Em 1991, o Decreto nº 23/1991, estabeleceu mudanças relativas às condições para a prestação de assistência à saúde das populações indígenas. Em abril de 1991 através do Decreto nº 100/1991 é transferida a responsabilidade pela saúde indígena da FUNAI para o Ministério da Saúde, passando a ser o gestor nacional a FUNASA, órgão da administração indireta, vinculado ao Ministério da Saúde.

A mudança de responsabilidades na saúde indígena ocasionou entre as instituições FUNAI e FUNASA conflitos por competências, levando a disputas judiciais, comprometendo a assistência a saúde para os povos indígenas. Em meio às disputas ocorre a IX Conferência Nacional de Saúde que aprovou a realização em 1993 da II Conferência Nacional de Saúde para os Povos Indígenas (II CNSPI).

O ano de 1993 foi histórico para os povos indígenas brasileiros, nossas vozes ecoaram pela floresta, pelos igarapés, pelo cerrado, no semi-árido, no litoral, nos campos de cima da serra, no planalto Riograndense num processo democrático em debates calorosos que integraram as recomendações da II CNSPI. Estava sendo construído o Subsistema de Atenção à Saúde Indígena, tendo como base os Distritos Sanitários Especiais Indígenas

(DSEI), e o controle social exercido pelos Conselhos Distritais de Saúde Indígena (CON

DISI),

com participação de indígenas, profissionais de saúde e gestores de saúde.

A II Conferência Nacional de Saúde para os Povos Indígena ocorreu em outubro de 1993 e definiu as diretrizes e princípios norteadores da Política de Saúde Indígena.
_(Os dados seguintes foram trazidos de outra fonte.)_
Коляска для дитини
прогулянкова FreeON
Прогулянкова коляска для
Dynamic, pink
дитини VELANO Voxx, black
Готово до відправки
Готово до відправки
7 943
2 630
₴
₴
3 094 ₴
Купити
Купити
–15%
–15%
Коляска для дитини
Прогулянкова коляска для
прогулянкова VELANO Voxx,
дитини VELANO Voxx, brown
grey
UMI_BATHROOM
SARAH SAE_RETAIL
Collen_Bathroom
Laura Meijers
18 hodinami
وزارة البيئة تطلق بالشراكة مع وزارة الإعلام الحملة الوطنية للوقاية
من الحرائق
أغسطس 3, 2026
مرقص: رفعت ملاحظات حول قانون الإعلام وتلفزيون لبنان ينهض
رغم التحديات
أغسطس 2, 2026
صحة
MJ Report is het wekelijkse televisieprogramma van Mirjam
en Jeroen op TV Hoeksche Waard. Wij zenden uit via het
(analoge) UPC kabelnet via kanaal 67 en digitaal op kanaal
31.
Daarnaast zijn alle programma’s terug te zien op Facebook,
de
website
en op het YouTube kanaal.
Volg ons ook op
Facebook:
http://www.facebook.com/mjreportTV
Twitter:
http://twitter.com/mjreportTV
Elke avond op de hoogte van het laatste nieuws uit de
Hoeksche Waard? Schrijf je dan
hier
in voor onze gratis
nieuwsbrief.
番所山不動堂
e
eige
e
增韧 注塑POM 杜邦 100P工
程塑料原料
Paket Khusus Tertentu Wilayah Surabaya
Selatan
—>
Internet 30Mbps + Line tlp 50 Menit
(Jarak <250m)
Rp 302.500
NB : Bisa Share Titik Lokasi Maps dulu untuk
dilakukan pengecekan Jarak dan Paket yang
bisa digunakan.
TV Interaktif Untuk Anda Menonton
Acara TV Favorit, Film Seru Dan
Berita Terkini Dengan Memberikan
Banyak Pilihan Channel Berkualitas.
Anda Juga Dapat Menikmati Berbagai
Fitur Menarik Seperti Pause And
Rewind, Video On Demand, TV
Neste momento foi referendada a proposta de estruturação dos Distritos Sanitários Especiais Indígenas com autonomia administrativa, bem como, a necessidade da gestão da saúde indígena pelo Ministério da Saúde. A importância da II CNSPI ultrapassou suas resoluções, porque foi precedida de um amplo processo de mobilização, discussão e elaboração de propostas com a participação efetiva dos povos indígenas.

O Distrito Sanitário Especial Indígena – DSEI tem o seguinte conceito:

“Um modelo de organização de serviços – orientado para um espaço etno- cultural dinâmico, geográfico, populacional e administrativo bem delimitado –, que contempla um conjunto de atividades técnicas, visando medidas racionalizadas e qualificadas de atenção à saúde, promovendo a reordenação da rede de saúde e das práticas sanitárias e desenvolvendo atividades administrativo-gerenciais necessárias à prestação da assistência, com controle social” (PNASPI, 2002, p. 13).
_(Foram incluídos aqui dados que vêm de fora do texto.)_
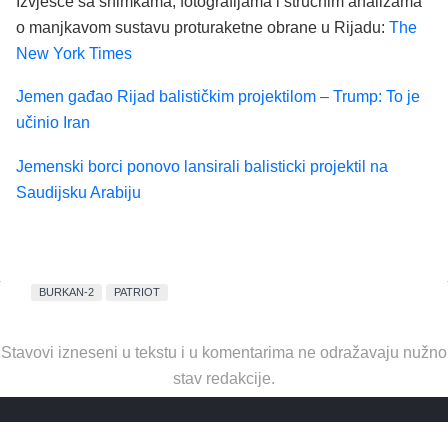
Izvješće sa snimkama, fotografijama i stručnim analizama
o manjkavom sustavu proturaketne obrane u Rijadu:
The
New York Times
Jemen gađao Rijad balističkim projektilom – Trump: To je
učinio Iran
Jemenski borci ponovo lansirali balisticki projektil na
Saudijsku Arabiju
BURKAN-2
PATRIOT
Stavovi izneseni u tekstu i u komentarima ne odražavaju nužno
stav redakcije.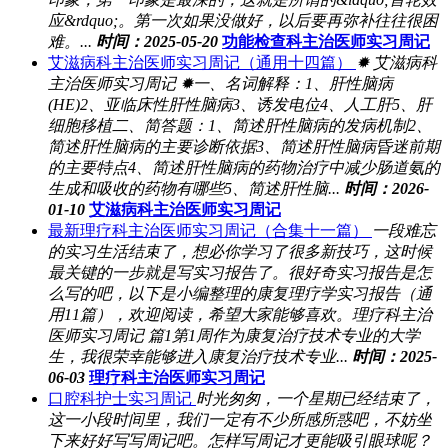
应&rdquo;。第一次如果没做好，以后要再弥补往往很困
难。...
时间：2025-05-20
功能检查科主治医师实习周记
艾滋病科主治医师实习周记（通用十四篇）
✹ 艾滋病科
主治医师实习周记 ✹一、名词解释：1、肝性脑病
(HE)2、亚临床性肝性脑病3、诱发电位4、人工肝5、肝
细胞移植二、简答题：1、简述肝性脑病的发病机制2、
简述肝性脑病的主要诊断依据3、简述肝性脑病昏迷前期
的主要特点4、简述肝性脑病的药物治疗中减少肠道氨的
生成和吸收的药物有哪些5、简述肝性脑...
时间：2026-
01-10
艾滋病科主治医师实习周记
最新理疗科主治医师实习周记（合集十一篇）
一段难忘
的实习生活结束了，想必你学习了很多新技巧，这时候
最关键的一步就是写实习报告了。很好奇实习报告是怎
么写的吧，以下是小编整理的康复理疗学实习报告（通
用11篇），欢迎阅读，希望大家能够喜欢。理疗科主治
医师实习周记 篇1第1周作为康复治疗技术专业的大学
生，我很荣幸能够进入康复治疗技术专业...
时间：2025-
06-03
理疗科主治医师实习周记
口腔科护士实习周记
时光匆匆，一个星期已经结束了，
这一小段时间里，我们一定有不少所感所惑吧，不妨坐
下来好好写写周记吧。怎样写周记才更能吸引眼球呢？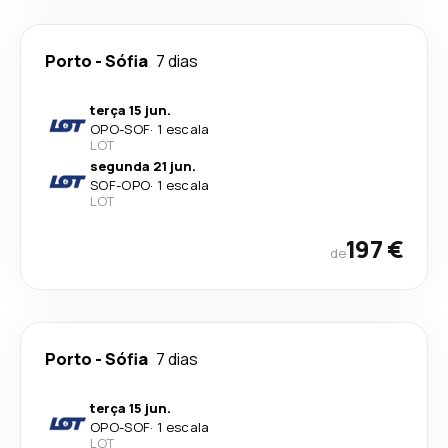
Porto
-
Sófia
7 dias
terça 15 jun.
OPO
-
SOF
·
1 escala
LOT
segunda 21 jun.
SOF
-
OPO
·
1 escala
LOT
197 €
de
Porto
-
Sófia
7 dias
terça 15 jun.
OPO
-
SOF
·
1 escala
LOT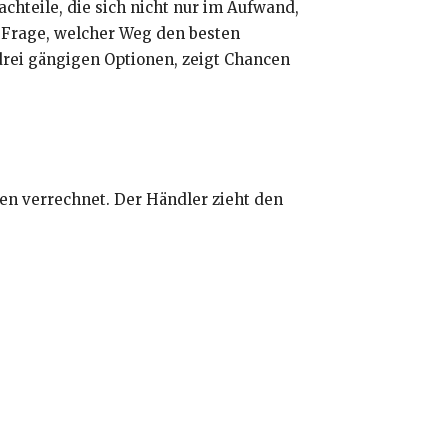
chteile, die sich nicht nur im Aufwand,
r Frage, welcher Weg den besten
e drei gängigen Optionen, zeigt Chancen
en verrechnet. Der Händler zieht den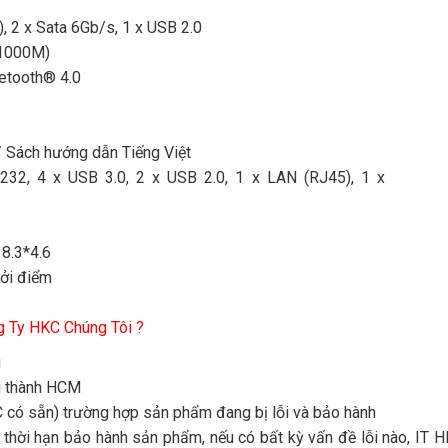
, 2 x Sata 6Gb/s, 1 x USB 2.0
1000M)
uetooth® 4.0
 Sách hướng dẫn Tiếng Việt
32, 4 x USB 3.0, 2 x USB 2.0, 1 x LAN (RJ45), 1 x
8.3*4.6
hởi điểm
 Ty HKC Chúng Tôi ?
g
ội thành HCM
KC có sẵn) trường hợp sản phẩm đang bị lỗi và bảo hành
 thời hạn bảo hành sản phẩm, nếu có bất kỳ vấn đề lỗi nào, IT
Em meio às disputas políticas entre FUNAI e FUNASA foi promulgado o Decreto nº 1.141/1994, revogando o Decreto-Lei nº 23/1991. Este decreto contrariou o processo de construção da Política Nacional de Atenção à Saúde Indígena no âmbito do SUS, uma vez que, devolveu a FUNAI a coordenação das ações de saúde segmentando responsabilidades e ações. A recuperação e a assistência à saúde ficaram sob a gestão da FUNAI e as ações de prevenção e promoção à saúde permaneceram com a FUNASA. (PNASPI, p. 9).
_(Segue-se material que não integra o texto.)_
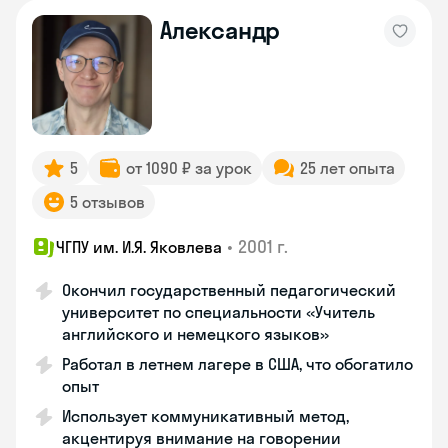
Александр
5
от 1090 ₽ за урок
25 лет опыта
5 отзывов
•
2001 г.
ЧГПУ им. И.Я. Яковлева
Окончил государственный педагогический
университет по специальности «Учитель
английского и немецкого языков»
Работал в летнем лагере в США, что обогатило
опыт
Использует коммуникативный метод,
акцентируя внимание на говорении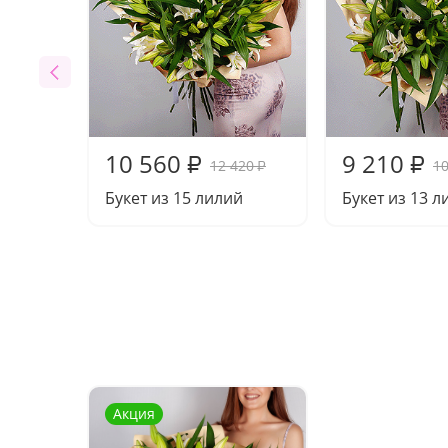
10 560
9 210
₽
₽
12 420
10
₽
Букет из 15 лилий
Букет из 13 л
Акция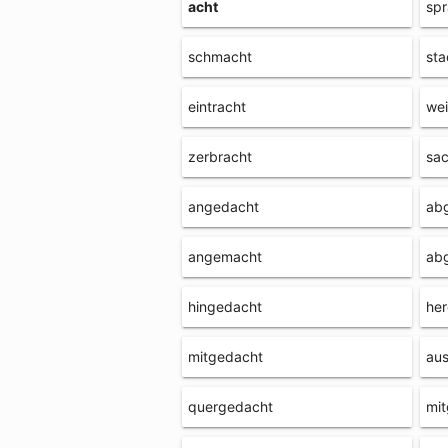
acht
spr
schmacht
sta
eintracht
we
zerbracht
sac
angedacht
ab
angemacht
ab
hingedacht
he
mitgedacht
aus
quergedacht
mit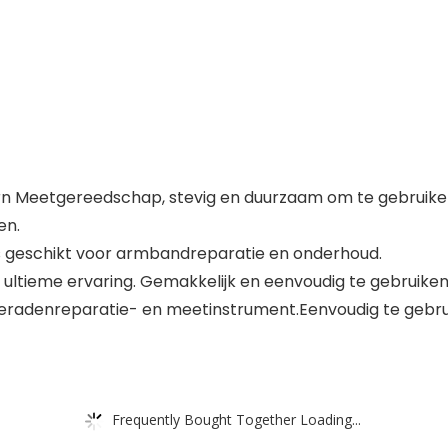
n Meetgereedschap, stevig en duurzaam om te gebruike
en.
 geschikt voor armbandreparatie en onderhoud.
tieme ervaring. Gemakkelijk en eenvoudig te gebruiken, 
ieradenreparatie- en meetinstrument.Eenvoudig te gebrui
Frequently Bought Together Loading...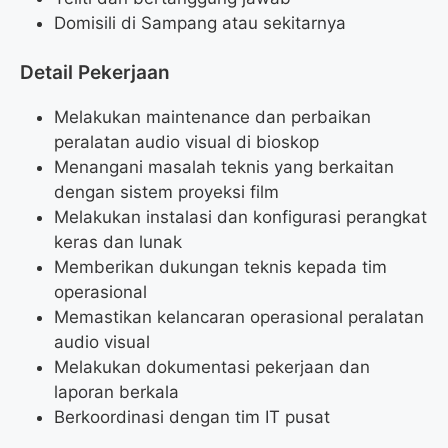
Domisili di Sampang atau sekitarnya
Detail Pekerjaan
Melakukan maintenance dan perbaikan
peralatan audio visual di bioskop
Menangani masalah teknis yang berkaitan
dengan sistem proyeksi film
Melakukan instalasi dan konfigurasi perangkat
keras dan lunak
Memberikan dukungan teknis kepada tim
operasional
Memastikan kelancaran operasional peralatan
audio visual
Melakukan dokumentasi pekerjaan dan
laporan berkala
Berkoordinasi dengan tim IT pusat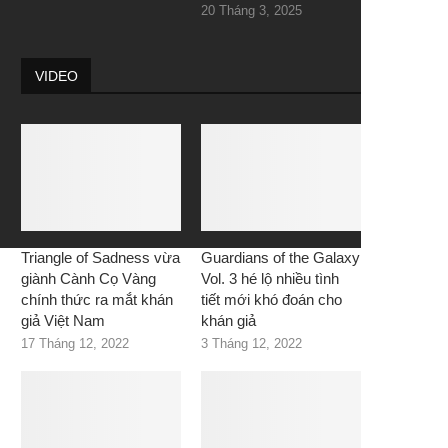
20 Tháng 3, 2025
VIDEO
Triangle of Sadness vừa
Guardians of the Galaxy
giành Cành Cọ Vàng
Vol. 3 hé lộ nhiều tình
chính thức ra mắt khán
tiết mới khó đoán cho
giả Việt Nam
khán giả
17 Tháng 12, 2022
3 Tháng 12, 2022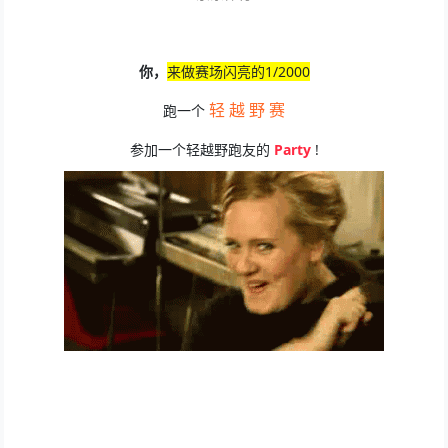
你，
来做赛场闪亮的1/2000
轻 越 野 赛
跑一个
参加一个轻越野跑友的
Party
!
A FUNAI e a FUNASA passaram então a prestar assistência à saúde dos povos indígenas de forma integrada. Desde a transferência de responsabilidade da saúde indígena as instituições passaram a vivenciar um conflito por competências. As expectativas de melhorias dos serviços de saúde prestados aos povos indígenas não se efetivaram, gerando insatisfação dos usuários e trabalhadores de saúde.

Em 29 de junho de 1994 o então Deputado Federal Sérgio Arouca apresenta à

Câmara dos Deputados o Projeto de Lei nº 4.681/94 – Dispõe sobre as condições e

funcionamento de serviços de saúde para as populações indígenas. O texto foi elaborado a partir das propostas da II Conferência Nacional de Saúde para os Povos Indígenas. A proposta de Arouca tramitou até 1999 quando a questão da saúde indígena voltou a ser tema da agenda nacional, o que resultou na criação de uma série de medidas legais que vieram a constituir a Política Nacional de Atenção à Saúde dos Povos Indígenas, vinculada ao Ministério da Saúde.